### DOCUMENT PASSAGE
%%
False: The parameters passed are accurate, but the method failed to perform the required action.
For more information, such as a text explanation and reason for the failure, call getLastError(session).
Exception
Protector Exception: If the SessionObject is null or if policy is configured to throw an exception, then an exception is thrown.
SessionTimeoutException: If the session is invalid or has timed out, then an exception is thrown.
unprotect - Char array data for encryption
It unprotects the data provided as a char array that uses an encryption data element. It supports the bulk unprotection. There is no maximum data limit. However, you are recommended to pass not more than 1 MB of input data for each unprotection call.
public boolean unprotect(SessionObject sessionObj, java.lang.String dataElementName, byte[][] input, char[][] output, byte[] externalIv)
Parameters
sessionObj: SessionObject that is obtained by calling the createSession method.
dataElementName: String containing the data element name defined in policy.
input: Input array with byte format data.
output: Resultant output array with char format data.
externalIv: This is optional. Buffer containing data that will be used as external IV, when externalIv = null, the value is ignored.
Result
True: The data is successfully unprotected.
False: The parameters passed are accurate, but the method failed to perform the required action.
For more information, such as a text explanation and reason for the failure, call getLastError(session).
Exception
Protector Exception: If the SessionObject is null or if policy is configured to throw an exception, then an exception is thrown.
SessionTimeoutException: If the session is invalid or has timed out, then an exception is thrown.
unprotect - Byte array data
It unprotects the data provided as a byte array that uses an encryption data element or a No Encryption data element, or a preservation data type. It supports the bulk unprotection. There is no maximum data limit. However, you are recommended to pass not more than 1 MB of input data for each unprotection call.
The Protegrity AP Java protector only supports bytes converted from the string data type.
If any data type is converted to bytes and passed as input to the API supporting byte as input and providing byte as output, then data corruption might occur.
public boolean unprotect(SessionObject sessionObj, java.lang.String dataElementName, byte[][] input, byte[][] output, byte[] externalIv, PTYCharset ...ptyCharsets)
Parameters
sessionObj: SessionObject that is obtained by calling the createSession method.
dataElementName: String containing the data element name defined in policy.
input: Input array with byte format data.
output: Resultant output array with byte format data.
externalIv: This is optional. Buffer containing data that will be used as external IV, when externalIv = null, the value is ignored.
%%
### DATA SECTION
%%
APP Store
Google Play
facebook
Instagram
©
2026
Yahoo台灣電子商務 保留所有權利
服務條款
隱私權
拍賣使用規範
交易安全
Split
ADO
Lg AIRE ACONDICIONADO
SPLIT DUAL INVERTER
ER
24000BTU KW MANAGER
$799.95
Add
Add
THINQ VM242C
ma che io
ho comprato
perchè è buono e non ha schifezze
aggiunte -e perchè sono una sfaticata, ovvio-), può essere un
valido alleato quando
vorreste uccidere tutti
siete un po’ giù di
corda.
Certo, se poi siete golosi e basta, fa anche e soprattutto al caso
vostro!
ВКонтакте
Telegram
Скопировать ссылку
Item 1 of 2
%%
%%
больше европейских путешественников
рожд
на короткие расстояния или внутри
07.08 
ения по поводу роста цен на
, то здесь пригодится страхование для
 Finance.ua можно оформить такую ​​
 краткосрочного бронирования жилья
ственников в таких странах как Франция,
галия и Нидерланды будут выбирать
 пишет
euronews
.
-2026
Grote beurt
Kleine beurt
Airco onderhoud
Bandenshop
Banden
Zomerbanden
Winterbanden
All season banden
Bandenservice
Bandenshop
%%
### WORK INSTRUCTIONS
[1] According to the unprotect API documentation, what is the most input data recommended for each unprotection call?
[2] Continue the unprotect API documentation from the point where it stops.
The material is separate from the unprotect API documentation.

### OUTPUTS FOR THE TASKS
[1] Not more than 1 MB.

[2]
ptyCharsets: Encoding associated with the bytes of the input data.
PTYCharset ptyCharsets = PTYCharset.<encoding>;
The ptyCharsets parameter supports the following encodings:
The ptyCharsets parameter is mandatory for the data elements created with Unicode Gen2 tokenization method and the FPE encryption method for byte APIs. The encoding set for the ptyCharsets parameter must match the encoding of the input data passed.
The default value for the ptyCharsets parameter is UTF-8.
Result
True: The data is successfully unprotected.
False: The parameters passed are accurate, but the method failed to perform the required action.
For more information, such as a text explanation and reason for the failure, call getLastError(session).
Exception
Protector Exception: If the SessionObject is null or if policy is configured to throw an exception, then an exception is thrown.
SessionTimeoutException: If the session is invalid or has timed out, then an exception is thrown.
reprotect - String array data
It reprotects the data provided as a string array that uses a preservation data type or a No Encryption data element. The protected data is first unprotected and then protected again with a new data element. It supports the bulk reprotection. There is no maximum data limit. However, you are recommended to pass not more than 1 MB of input data for each reprotection call.
For String and Byte data types, the maximum length for tokenization is 4096 bytes.
If you are using the reprotect API, then the old data element and the new data element must have the same data type.
For example, if you have used Alpha-Numeric data element to protect the data, then you must use only Alpha-Numeric data element to reprotect the data.
public boolean reprotect(SessionObject sessionObj, String newDataElementName, String oldDataElementName, java.lang.String[] input, java.lang.String[] output, byte[] newExternalIv, byte[] oldExternalIv)
Parameters
sessionObj: SessionObject that is obtained by calling the createSession method.
newdataElementName: String containing the data element name defined in policy to create the output data.
olddataElementName: String containing the data element name defined in policy for the input data.
input: Input array with string format data.
output: Resultant output array with string format data.
newexternalIv: Optional parameter, which is a buffer containing data that will be used as external IV, when newExternalIv = null, the value is ignored.
oldexternalIv: Optional parameter, which is a buffer containing data that will be used as external IV, when oldExternalIv = null, the value is ignored.
Result
True: The data is successfully reprotected.
False: The parameters passed are accurate, but the method failed to perform the required action.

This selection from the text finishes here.